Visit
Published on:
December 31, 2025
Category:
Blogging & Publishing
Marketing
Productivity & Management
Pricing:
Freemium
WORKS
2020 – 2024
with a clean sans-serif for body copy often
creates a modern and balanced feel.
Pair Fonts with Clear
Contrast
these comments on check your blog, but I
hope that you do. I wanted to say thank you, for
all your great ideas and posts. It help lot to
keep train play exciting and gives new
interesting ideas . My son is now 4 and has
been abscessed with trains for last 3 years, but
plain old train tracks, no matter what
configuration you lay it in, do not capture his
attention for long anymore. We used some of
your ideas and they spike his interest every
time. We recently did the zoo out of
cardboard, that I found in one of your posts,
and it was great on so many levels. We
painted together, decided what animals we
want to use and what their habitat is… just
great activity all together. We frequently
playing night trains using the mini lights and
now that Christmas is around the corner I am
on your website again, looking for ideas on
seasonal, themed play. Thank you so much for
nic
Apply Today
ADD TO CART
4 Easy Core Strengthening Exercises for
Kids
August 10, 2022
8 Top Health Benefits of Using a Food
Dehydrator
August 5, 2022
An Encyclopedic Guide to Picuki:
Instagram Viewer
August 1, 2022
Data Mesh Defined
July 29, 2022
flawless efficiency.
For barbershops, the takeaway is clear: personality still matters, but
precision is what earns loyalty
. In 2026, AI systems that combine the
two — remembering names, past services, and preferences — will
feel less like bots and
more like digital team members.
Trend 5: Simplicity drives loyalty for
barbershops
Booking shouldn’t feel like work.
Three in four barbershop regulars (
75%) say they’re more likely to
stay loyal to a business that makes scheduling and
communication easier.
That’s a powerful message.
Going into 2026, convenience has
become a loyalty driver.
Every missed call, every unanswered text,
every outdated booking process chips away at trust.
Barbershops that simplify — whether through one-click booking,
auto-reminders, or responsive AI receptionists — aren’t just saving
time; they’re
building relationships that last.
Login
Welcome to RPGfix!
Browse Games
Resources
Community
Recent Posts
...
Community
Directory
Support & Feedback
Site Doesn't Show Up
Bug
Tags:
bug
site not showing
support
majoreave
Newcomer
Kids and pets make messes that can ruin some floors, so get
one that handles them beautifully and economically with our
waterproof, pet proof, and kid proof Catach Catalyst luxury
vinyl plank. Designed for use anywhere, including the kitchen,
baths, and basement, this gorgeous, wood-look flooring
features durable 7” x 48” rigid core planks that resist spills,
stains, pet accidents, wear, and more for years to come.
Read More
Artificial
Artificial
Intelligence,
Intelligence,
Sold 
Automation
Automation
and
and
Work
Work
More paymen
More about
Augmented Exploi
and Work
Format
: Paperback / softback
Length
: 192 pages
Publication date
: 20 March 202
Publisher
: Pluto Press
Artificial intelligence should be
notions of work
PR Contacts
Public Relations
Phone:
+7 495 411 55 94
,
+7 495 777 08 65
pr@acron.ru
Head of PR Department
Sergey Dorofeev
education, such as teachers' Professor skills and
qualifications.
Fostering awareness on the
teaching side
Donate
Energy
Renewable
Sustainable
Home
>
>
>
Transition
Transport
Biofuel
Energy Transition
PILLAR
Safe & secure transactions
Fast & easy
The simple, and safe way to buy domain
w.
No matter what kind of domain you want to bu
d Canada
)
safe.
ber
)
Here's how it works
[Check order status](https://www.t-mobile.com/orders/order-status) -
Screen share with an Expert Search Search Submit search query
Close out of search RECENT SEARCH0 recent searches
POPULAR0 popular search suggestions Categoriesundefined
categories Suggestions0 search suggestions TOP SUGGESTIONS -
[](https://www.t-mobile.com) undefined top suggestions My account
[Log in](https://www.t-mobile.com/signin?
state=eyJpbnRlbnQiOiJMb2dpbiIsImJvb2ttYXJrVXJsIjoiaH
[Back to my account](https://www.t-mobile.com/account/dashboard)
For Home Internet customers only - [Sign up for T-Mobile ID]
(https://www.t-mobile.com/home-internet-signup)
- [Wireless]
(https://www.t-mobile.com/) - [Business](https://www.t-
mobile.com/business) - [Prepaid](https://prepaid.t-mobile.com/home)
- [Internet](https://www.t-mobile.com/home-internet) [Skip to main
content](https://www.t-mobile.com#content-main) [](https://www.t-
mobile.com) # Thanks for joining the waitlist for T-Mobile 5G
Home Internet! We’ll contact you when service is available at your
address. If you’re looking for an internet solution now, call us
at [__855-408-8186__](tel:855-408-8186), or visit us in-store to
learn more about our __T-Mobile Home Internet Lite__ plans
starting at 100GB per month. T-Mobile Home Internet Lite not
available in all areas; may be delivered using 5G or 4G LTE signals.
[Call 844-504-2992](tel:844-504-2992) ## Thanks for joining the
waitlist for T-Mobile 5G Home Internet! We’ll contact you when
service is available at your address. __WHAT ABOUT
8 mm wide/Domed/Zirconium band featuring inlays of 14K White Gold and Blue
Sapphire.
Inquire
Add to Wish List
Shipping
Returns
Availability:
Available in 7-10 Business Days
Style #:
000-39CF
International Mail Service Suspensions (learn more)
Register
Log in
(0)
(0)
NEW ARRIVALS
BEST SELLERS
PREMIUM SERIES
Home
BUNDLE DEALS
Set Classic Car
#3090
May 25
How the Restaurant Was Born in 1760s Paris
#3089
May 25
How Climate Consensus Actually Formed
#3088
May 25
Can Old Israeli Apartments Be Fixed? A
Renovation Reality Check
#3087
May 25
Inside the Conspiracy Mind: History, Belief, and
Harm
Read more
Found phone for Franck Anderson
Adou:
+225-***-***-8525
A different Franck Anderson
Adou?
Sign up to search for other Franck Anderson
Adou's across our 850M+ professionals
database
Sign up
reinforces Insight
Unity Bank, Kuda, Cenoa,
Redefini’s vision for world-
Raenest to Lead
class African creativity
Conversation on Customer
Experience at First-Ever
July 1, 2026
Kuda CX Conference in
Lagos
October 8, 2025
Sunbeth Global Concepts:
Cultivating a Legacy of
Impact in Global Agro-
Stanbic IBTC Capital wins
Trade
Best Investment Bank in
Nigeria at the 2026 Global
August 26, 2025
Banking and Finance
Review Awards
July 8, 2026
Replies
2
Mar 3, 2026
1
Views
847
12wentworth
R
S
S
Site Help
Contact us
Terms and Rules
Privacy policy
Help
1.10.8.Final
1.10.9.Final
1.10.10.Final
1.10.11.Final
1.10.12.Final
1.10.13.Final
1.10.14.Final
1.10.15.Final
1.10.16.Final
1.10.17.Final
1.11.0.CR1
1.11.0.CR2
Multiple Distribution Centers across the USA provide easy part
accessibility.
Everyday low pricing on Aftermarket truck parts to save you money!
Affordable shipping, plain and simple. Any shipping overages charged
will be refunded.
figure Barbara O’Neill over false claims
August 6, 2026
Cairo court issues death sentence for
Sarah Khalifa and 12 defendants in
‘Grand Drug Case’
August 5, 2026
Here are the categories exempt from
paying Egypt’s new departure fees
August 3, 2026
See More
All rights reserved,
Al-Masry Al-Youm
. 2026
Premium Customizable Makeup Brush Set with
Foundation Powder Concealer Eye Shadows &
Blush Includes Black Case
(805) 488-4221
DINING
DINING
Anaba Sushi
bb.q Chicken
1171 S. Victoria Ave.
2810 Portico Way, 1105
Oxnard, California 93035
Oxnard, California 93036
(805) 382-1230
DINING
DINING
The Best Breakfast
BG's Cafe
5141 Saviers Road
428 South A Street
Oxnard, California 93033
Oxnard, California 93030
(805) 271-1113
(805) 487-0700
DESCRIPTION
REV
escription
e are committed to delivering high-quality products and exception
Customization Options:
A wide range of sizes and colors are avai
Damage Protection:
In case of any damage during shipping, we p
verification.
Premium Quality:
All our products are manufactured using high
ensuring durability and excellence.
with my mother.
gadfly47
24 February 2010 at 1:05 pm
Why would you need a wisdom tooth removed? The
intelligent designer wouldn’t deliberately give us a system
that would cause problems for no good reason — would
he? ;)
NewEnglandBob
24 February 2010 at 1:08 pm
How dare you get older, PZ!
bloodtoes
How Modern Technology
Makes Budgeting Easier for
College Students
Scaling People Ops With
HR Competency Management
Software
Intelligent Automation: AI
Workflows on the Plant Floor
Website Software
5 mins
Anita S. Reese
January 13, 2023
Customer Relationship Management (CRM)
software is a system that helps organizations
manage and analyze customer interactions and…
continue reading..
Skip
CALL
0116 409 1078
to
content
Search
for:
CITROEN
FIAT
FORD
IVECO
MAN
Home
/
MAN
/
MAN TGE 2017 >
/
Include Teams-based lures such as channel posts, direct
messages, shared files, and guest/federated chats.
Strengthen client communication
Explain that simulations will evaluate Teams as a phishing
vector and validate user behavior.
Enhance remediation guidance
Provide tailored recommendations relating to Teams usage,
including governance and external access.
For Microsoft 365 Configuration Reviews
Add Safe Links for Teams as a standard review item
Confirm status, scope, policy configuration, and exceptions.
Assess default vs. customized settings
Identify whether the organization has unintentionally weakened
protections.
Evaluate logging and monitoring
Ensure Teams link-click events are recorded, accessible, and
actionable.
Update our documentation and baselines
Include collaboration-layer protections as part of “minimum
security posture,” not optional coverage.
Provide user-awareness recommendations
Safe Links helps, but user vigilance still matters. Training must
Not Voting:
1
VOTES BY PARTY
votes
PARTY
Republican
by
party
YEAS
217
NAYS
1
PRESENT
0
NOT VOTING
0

PROMPT | Identify every line in the listing above that contains the string "February". Treat uppercase and lowercase letters as different.

ANSWER TO THE EXERCISE |
24 February 2010 at 1:05 pm
24 February 2010 at 1:08 pm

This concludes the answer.